Souvent considéré comme un musicien apprécié des musiciens, chanteur méconnu de la scène britannique des années 70, Jess Roden aligne un beau CV. Passé par Bronco, Butts Band (avec des membres des Doors !) mais aussi les mythiques modernistes The Alan Bown (il chante sur Emergency 999), il publie trois albums en solo entre 1974 et 1980 et 4 albums (dont deux live) avec son groupe (le Jess Roden Band).

Dès son premier tour de chant en solitaire, Jess Roden (1974), le Britannique marque un grand coup. Il s’inscrit pleinement dans la lignée des grands chanteurs blue eyed soul de la même période, notamment Reg King (The Action), Joe Cocker, Boz Scaggs, Robert Palmer ou Elkie Brooks. En partie produit à la Nouvelle Orléans avec Allen Toussaint et les Meters au complet (Art Neville, George Porter Jr. , Leo Nocentelli, Ziggy Modeliste), ce premier album fait aussi écho à l’excellent groupe Little Feat.

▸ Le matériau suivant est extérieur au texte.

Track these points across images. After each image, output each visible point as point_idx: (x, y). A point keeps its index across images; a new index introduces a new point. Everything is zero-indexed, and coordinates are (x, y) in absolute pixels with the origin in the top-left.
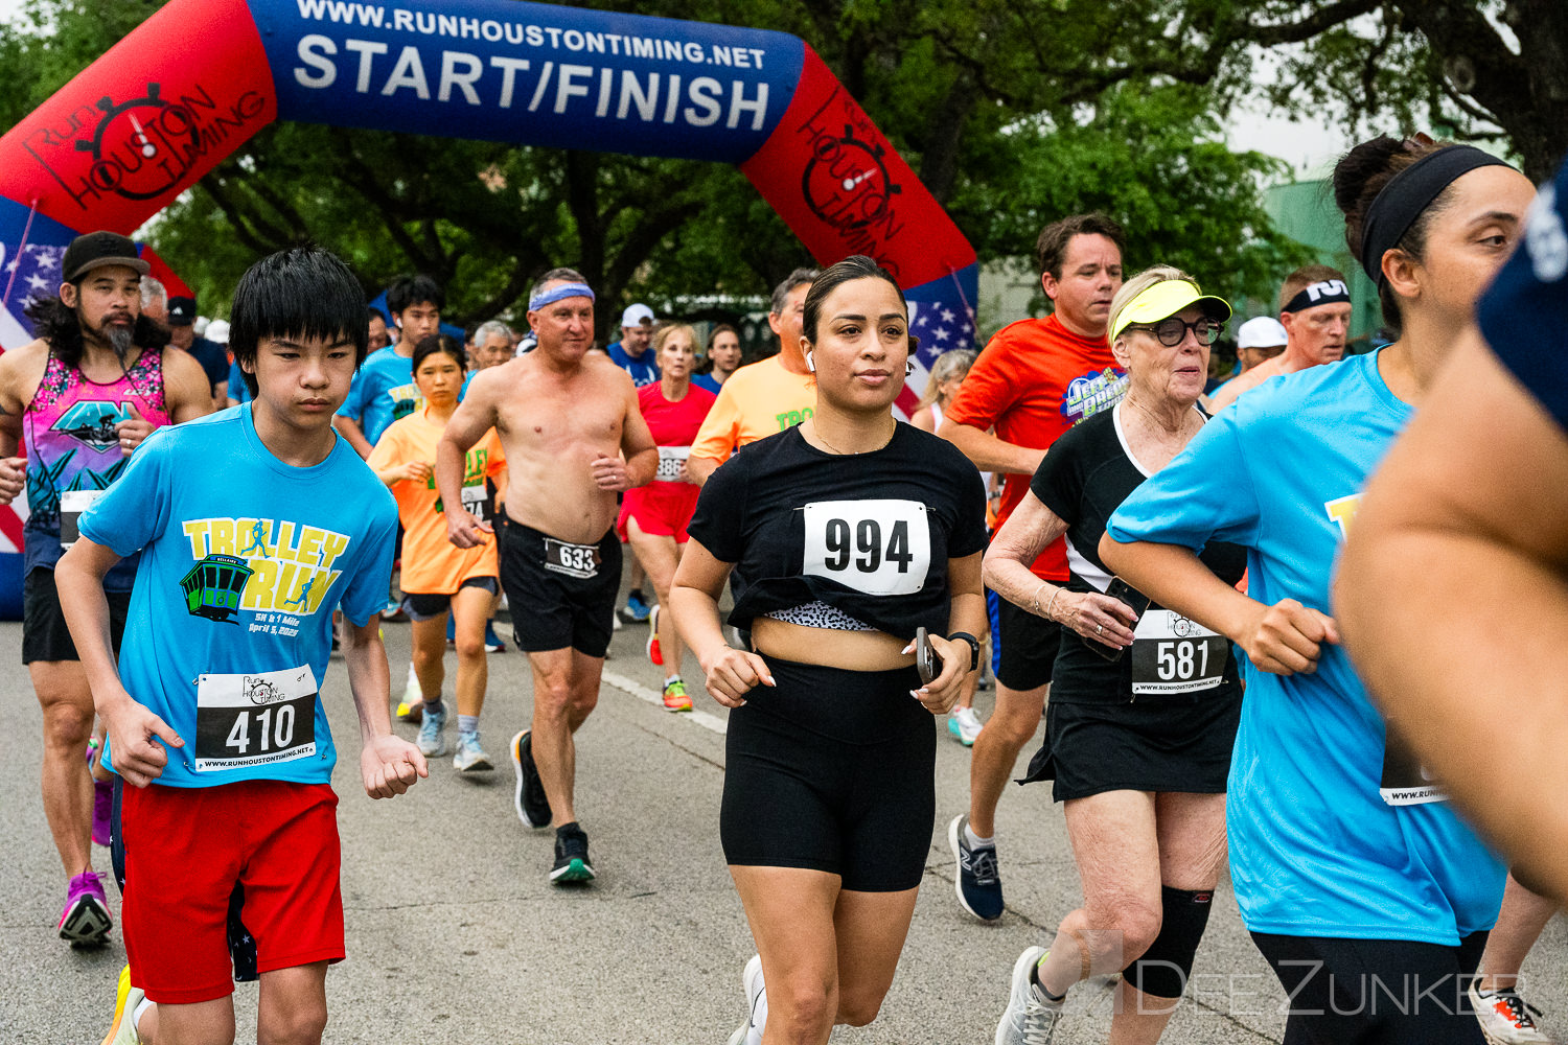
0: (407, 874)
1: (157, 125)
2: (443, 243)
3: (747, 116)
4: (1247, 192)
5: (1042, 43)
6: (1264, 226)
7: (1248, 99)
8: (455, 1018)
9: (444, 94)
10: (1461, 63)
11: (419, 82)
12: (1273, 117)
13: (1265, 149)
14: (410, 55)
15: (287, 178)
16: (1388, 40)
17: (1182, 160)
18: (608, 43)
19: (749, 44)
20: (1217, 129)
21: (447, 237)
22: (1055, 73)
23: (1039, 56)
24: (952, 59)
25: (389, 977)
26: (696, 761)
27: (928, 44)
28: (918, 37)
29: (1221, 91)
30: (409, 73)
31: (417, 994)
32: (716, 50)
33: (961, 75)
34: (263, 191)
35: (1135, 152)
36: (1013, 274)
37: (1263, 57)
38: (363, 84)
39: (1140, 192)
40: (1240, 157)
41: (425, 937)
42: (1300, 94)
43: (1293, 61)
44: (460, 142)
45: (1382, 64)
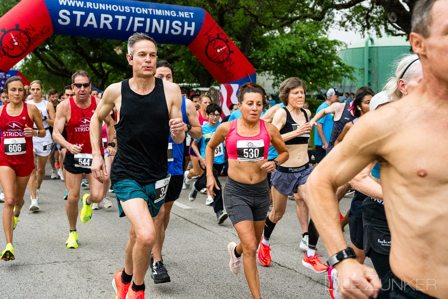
0: (93, 251)
1: (18, 36)
2: (104, 69)
3: (189, 32)
4: (334, 52)
5: (274, 10)
6: (339, 61)
7: (333, 25)
8: (107, 292)
9: (102, 26)
10: (393, 14)
11: (94, 23)
12: (341, 30)
13: (339, 39)
14: (91, 15)
15: (59, 51)
16: (372, 8)
17: (315, 43)
18: (148, 11)
19: (189, 11)
20: (325, 34)
21: (105, 68)
22: (278, 18)
23: (274, 14)
24: (248, 14)
25: (88, 281)
26: (177, 217)
27: (242, 11)
28: (239, 9)
29: (325, 23)
30: (91, 20)
31: (96, 285)
32: (180, 13)
33: (252, 19)
34: (52, 55)
35: (302, 41)
36: (268, 76)
37: (337, 13)
38: (78, 24)
39: (304, 52)
40: (332, 41)
41: (98, 269)
42: (348, 23)
43: (346, 14)
44: (109, 40)
45: (371, 14)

Porté par une écriture qualitative, les 8, parfois 9 (ajout d’Under Suspicion à la fin de la face A) forment un ensemble cohérent et gracieux. La voix de Jess Roden y fait merveille, que ce soit dans un registre funk rustique (les excellentes Trouble In The Mind ou Reason to Change) ou plus travaillé (I’m On Your Side). Jess Roden s’autorise même une reprise osée de On Broadway le classique doo-wop des Crystals/Drifters. Démarrant son chant après plus d’une minute instrumentale, cette version coule comme du miel dans les oreilles. Ses arrangements (flûte jazzy, percussions, basse sinueuse, cordes) sont d’une classe folle et en surprendront plus d’un !
La face B donne aussi à Jess Roden, l’occasion de dévoiler de nombreux aspects de son talent. Sur la superbe Ferry Cross, le chanteur se met presque à nu et joue de presque tous les instruments (basse, batterie, guitare), juste accompagné de Richard “Diga” Smith au piano/orgue, pour un morceau funky brut et poignant. What The Hell imagine quant à elle la rencontre entre le folk britannique la soul nord-américaine. Le morceau laisse à nouveau pantois sur le talent du chanteur. Elle offre aussi une conclusion somptueuse à un album qui ne l’est pas moins.
L’expression trésor caché est bien souvent galvaudée. Pour une fois nous allons nous même en faire usage: ce premier album de Jess Roden en est un ! Bien sûr la musique du Britannique ne parlera pas à tout le monde. Cependant, si vous êtes sensibles, aux années 70, à la soul, au blues, au funk, et plus généralement les musiques roots, donnez une chance à ce magnifique album, d’une honnêteté et justesse rare.